WSW: Newspaper Cutbacks Mean Fewer "Watchdogs"

Jan 18, 2016

MLive recently announced job cuts as part of a reorganizations
Credit WMUK

Western Michigan University Journalism Professor Sue Ellen Christian says thanks to cuts at newspapers “There’s never been a better time to be a corrupt local politician.” 

Christian says the watchdog role of journalism has been hindered by the cutbacks in the news industry. She was a reporter for the Chicago Tribune and other newspapers before becoming a professor. WMUK’s Gordon Evans spoke with Christian and Rick Gershon, the co-director of Telecommunications and Information Management in Western’s School of Communication, about the future of the newspaper and media industry.

MLive recently announced the elimination of 29 jobs as part of a reorganization. Cutbacks at newspapers are a trend nationally, and internationally as well, according to Gershon. He says it’s not for lack of readership, but “nothing beats free.” Christian says the other problem newspapers face is demographics. The audience for newspapers is aging and newspapers are struggling to make up revenue that no longer comes in from classified revenue. Christian says that has led to a big decrease in the number of people working in newsrooms nationwide.
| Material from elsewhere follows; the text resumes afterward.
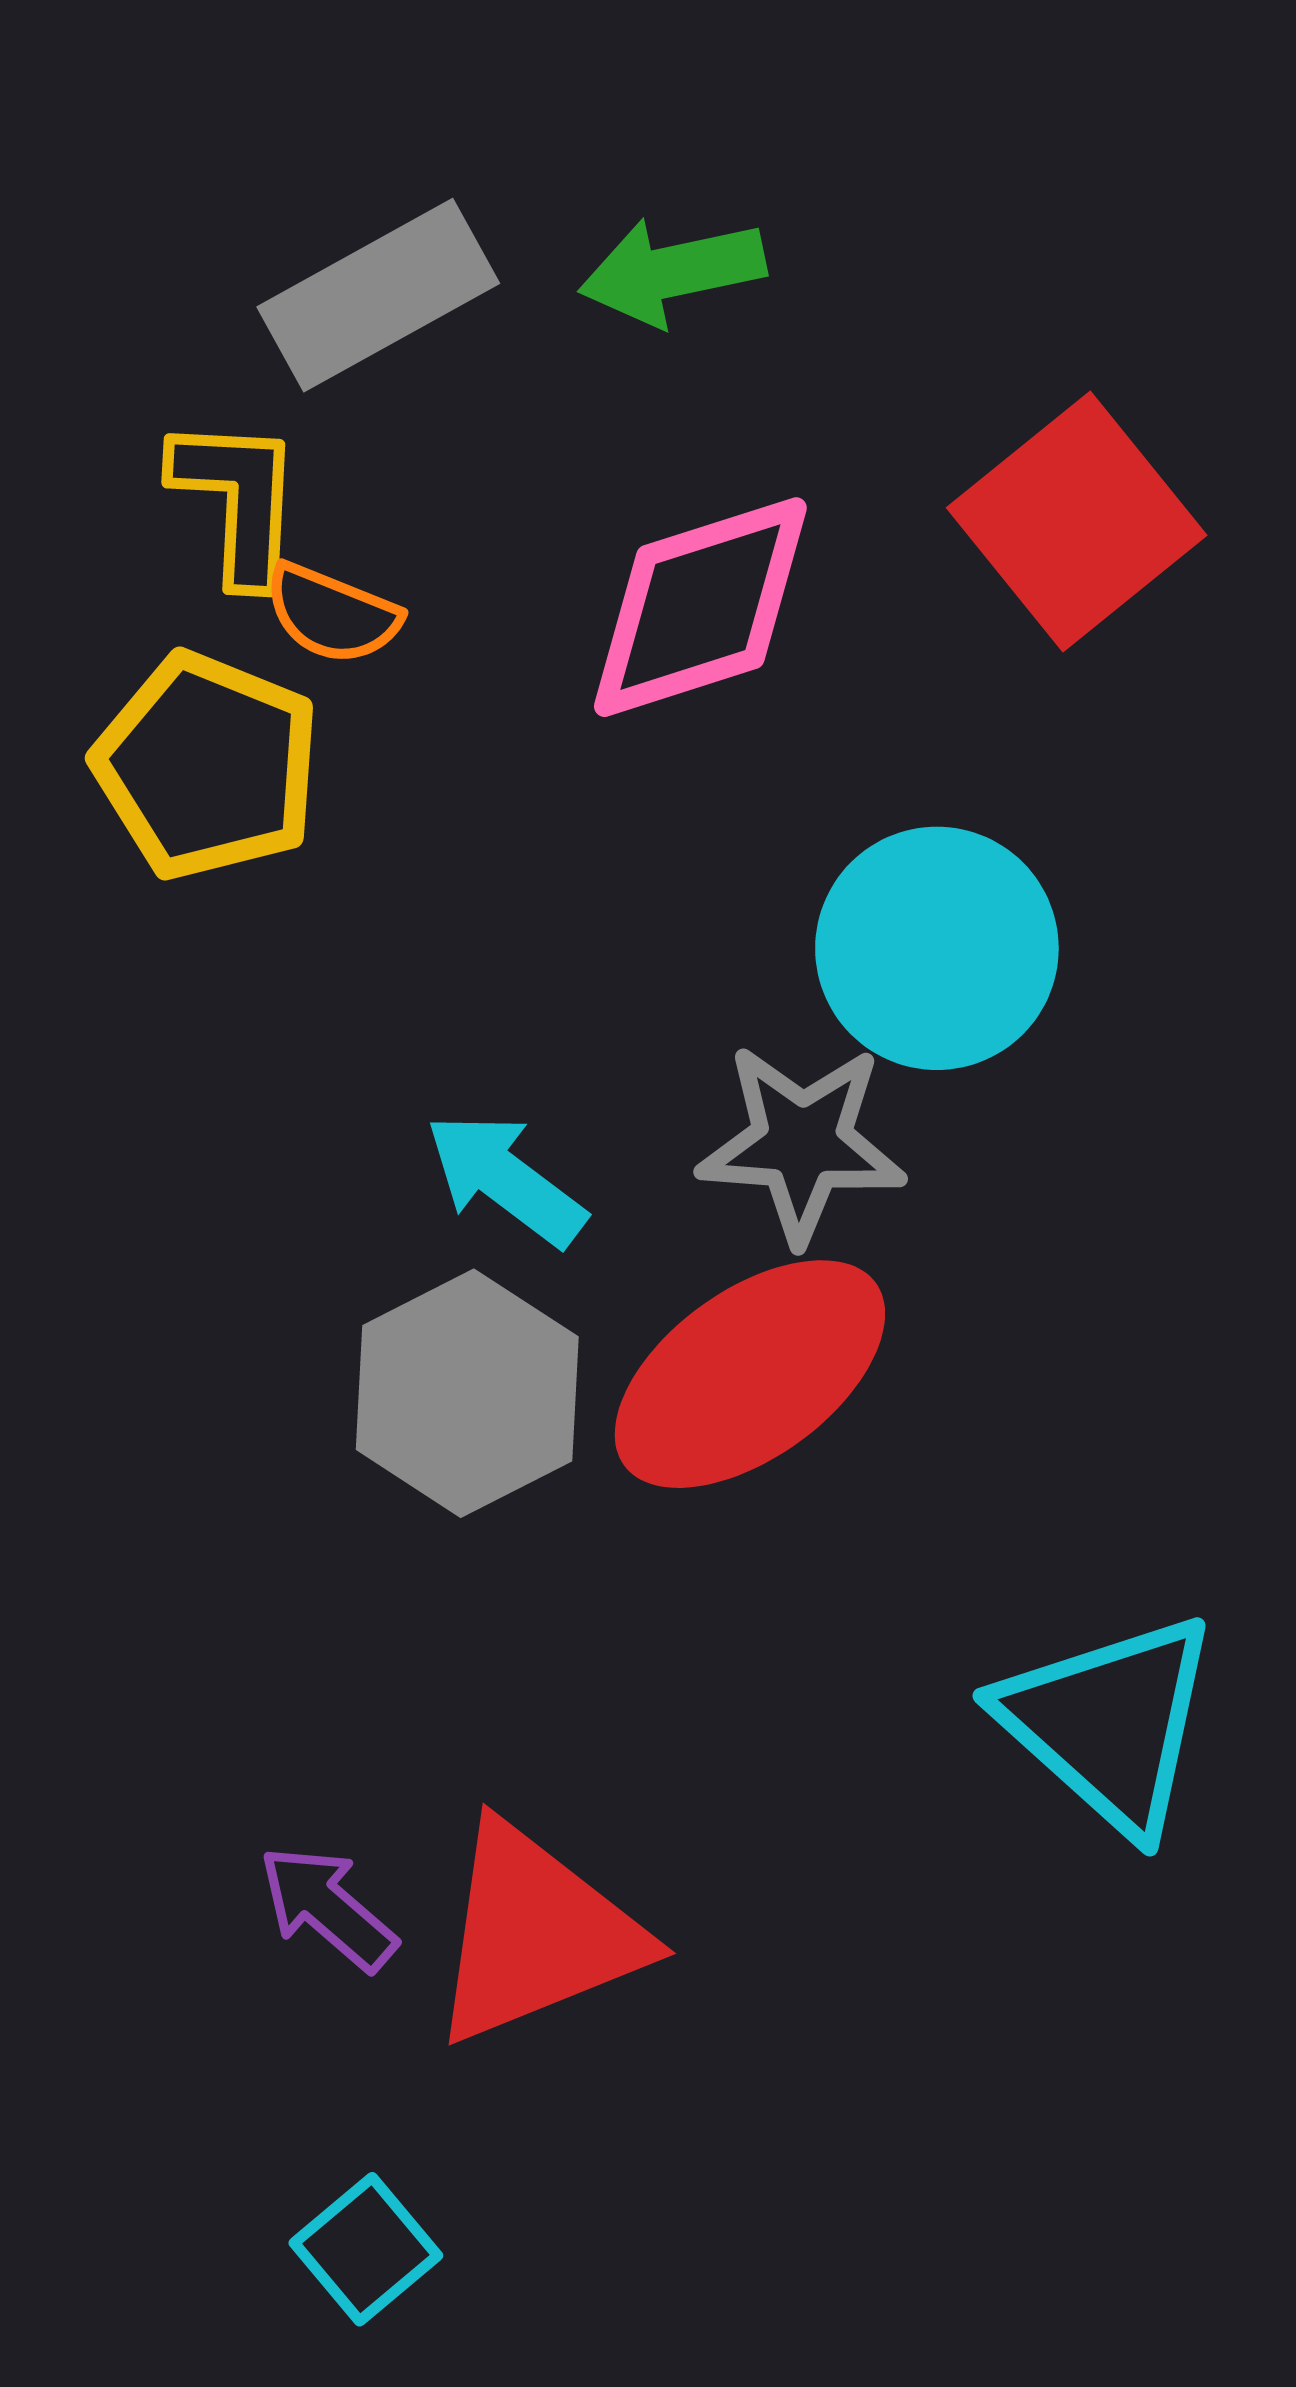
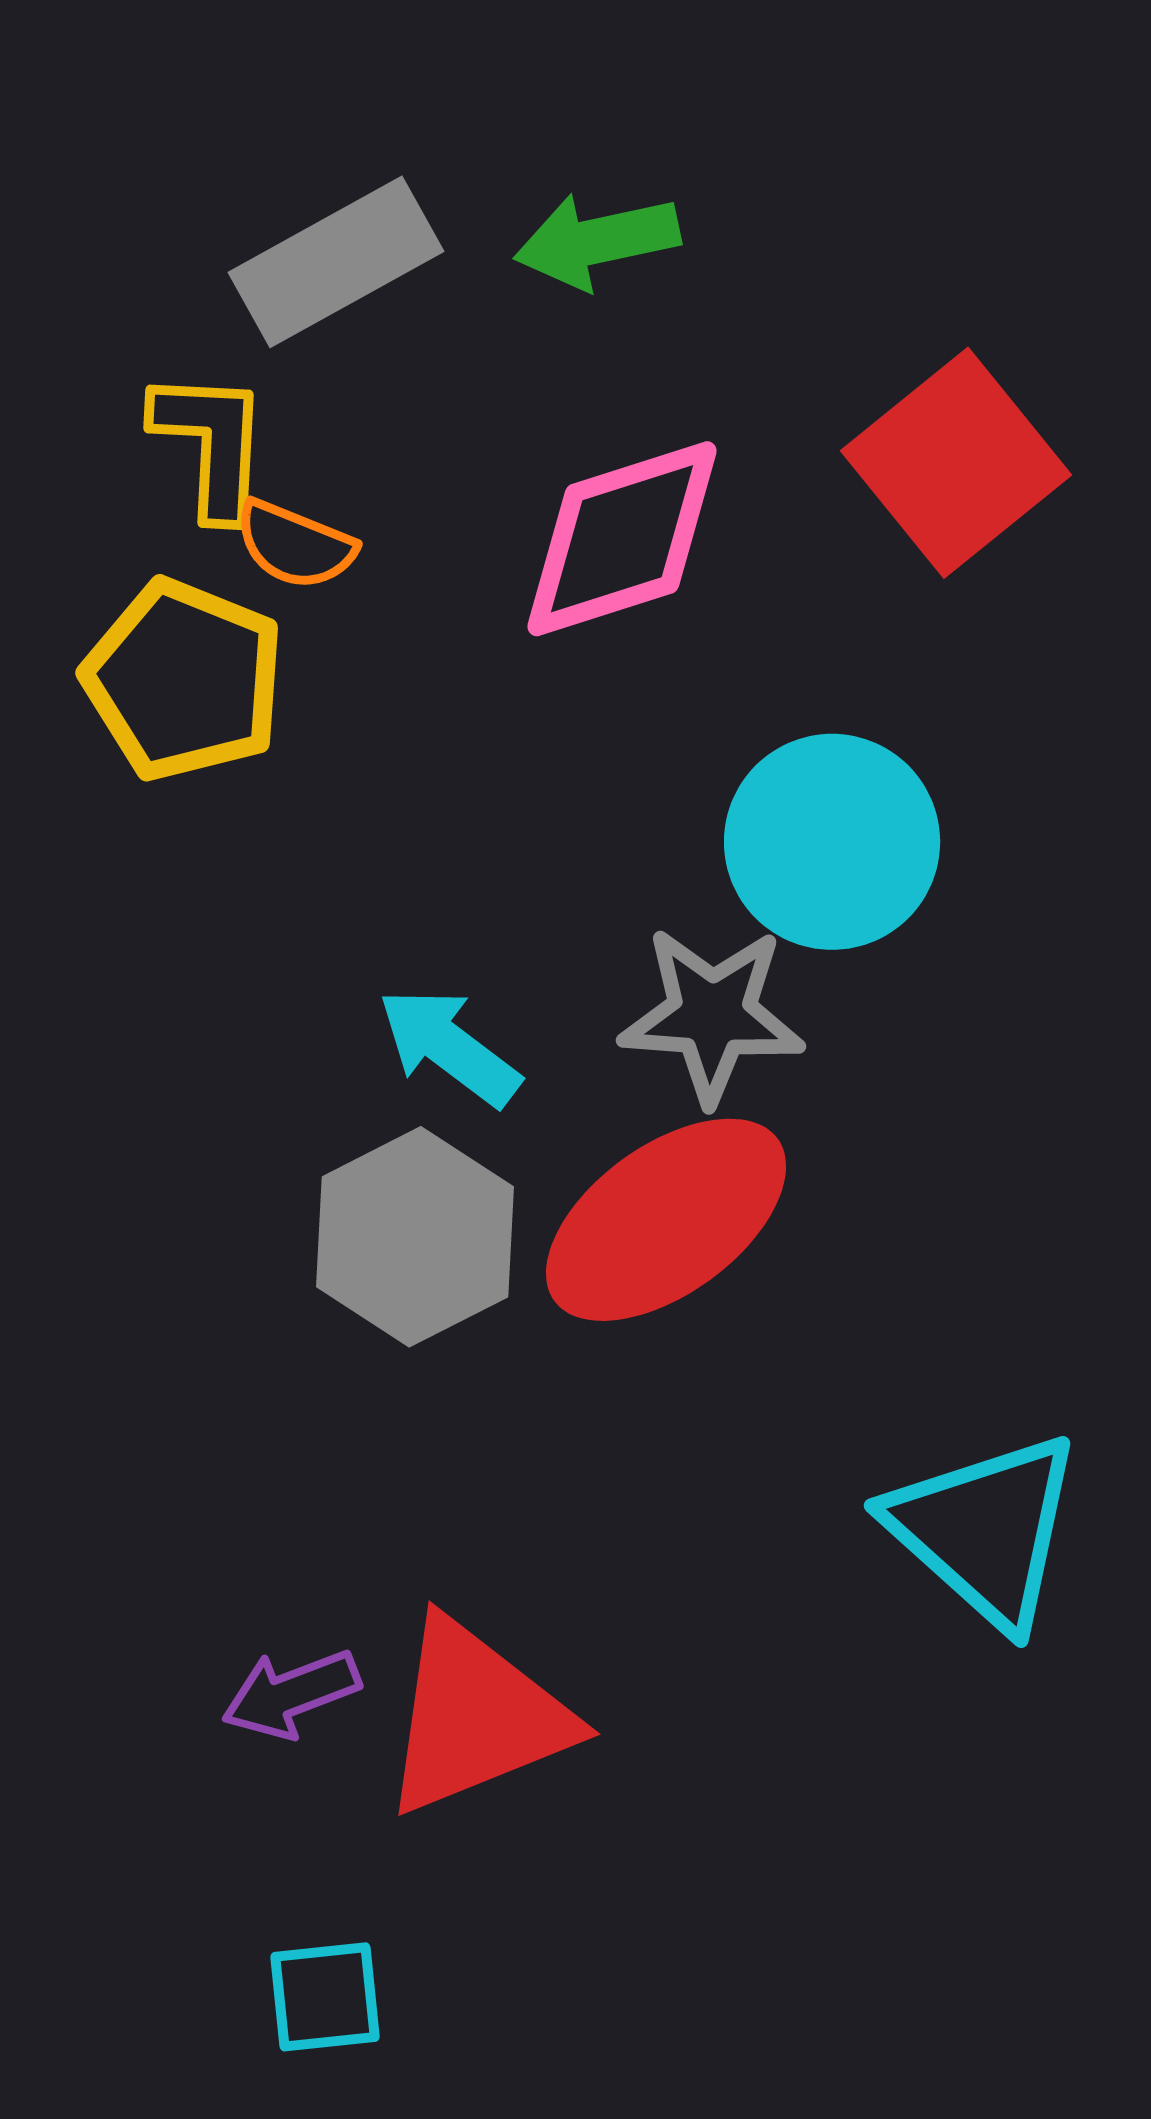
purple arrow: (328, 1908) -> (291, 1694), turned -62
cyan square: (366, 2249) -> (325, 1997), turned 34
Gershon says the transition is toward news as a service, rather than a publication. He says the “digital lifestyle” is here to stay. Christian says mobile is the top method of news delivery. She says the “pay walls” that have been created by news organizations may be the future of the industry. Christian says news organizations like MLive which have recently announced cutbacks, are doing the best with the resources they have left. But she says they are trying to cover the community in a challenging environment

How to pay for good reporting is an ongoing question. Gershon says public radio’s example of asking listeners for money is one model. He says there may be more efforts to find philanthropic support for reporting. Christian says while citizen journalism may uncover some stories. But she says professional journalists play an important role in informing the public.

Asked about the news industry in ten years, Gershon says “high tech, high touch” is the best case scenario. He says readers having the option of good digital content and still being able to read newspaper. Christian says devices will allow lots of people to gather news. But she says professional reporters need to play a role in verifying and “fact checking” what citizens report.